START THE DATA

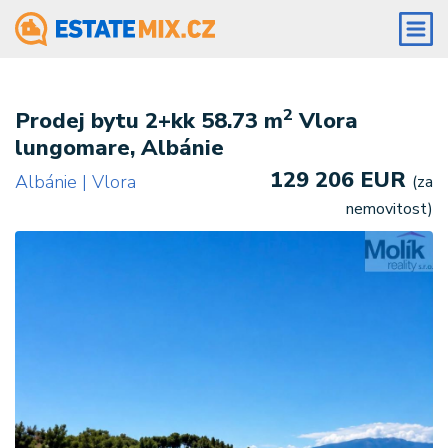
2
Prodej bytu 2+kk 58.73 m
Vlora
lungomare, Albánie
129 206 EUR
Albánie | Vlora
(za
nemovitost)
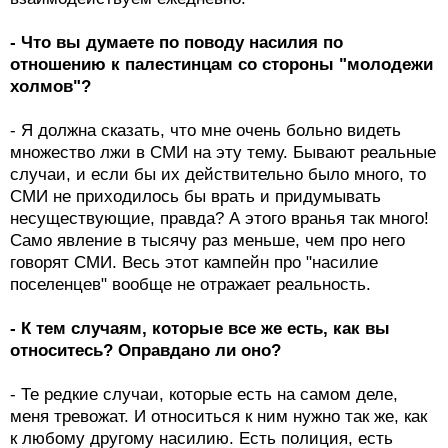
- Что вы думаете по поводу насилия по
отношению к палестинцам со стороны "молодежи
холмов"?
- Я должна сказать, что мне очень больно видеть
множество лжи в СМИ на эту тему. Бывают реальные
случаи, и если бы их действительно было много, то
СМИ не приходилось бы врать и придумывать
несуществующие, правда? А этого вранья так много!
Само явление в тысячу раз меньше, чем про него
говорят СМИ. Весь этот кампейн про "насилие
поселенцев" вообще не отражает реальность.
- К тем случаям, которые все же есть, как вы
относитесь? Оправдано ли оно?
- Те редкие случаи, которые есть на самом деле,
меня тревожат. И относиться к ним нужно так же, как
к любому другому насилию. Есть полиция, есть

END THE DATA

→ **THE TASK**: Please edit the text read from all the items above, replacing each "СМИ" with "медиа" and leaving everything else unchanged. Omit the pictures from your answer.

→ **SOLUTION**:
2
Prodej bytu 2+kk 58.73 m
Vlora
lungomare, Albánie
129 206 EUR
Albánie | Vlora
(za
nemovitost)
- Что вы думаете по поводу насилия по
отношению к палестинцам со стороны "молодежи
холмов"?
- Я должна сказать, что мне очень больно видеть
множество лжи в медиа на эту тему. Бывают реальные
случаи, и если бы их действительно было много, то
медиа не приходилось бы врать и придумывать
несуществующие, правда? А этого вранья так много!
Само явление в тысячу раз меньше, чем про него
говорят медиа. Весь этот кампейн про "насилие
поселенцев" вообще не отражает реальность.
- К тем случаям, которые все же есть, как вы
относитесь? Оправдано ли оно?
- Те редкие случаи, которые есть на самом деле,
меня тревожат. И относиться к ним нужно так же, как
к любому другому насилию. Есть полиция, есть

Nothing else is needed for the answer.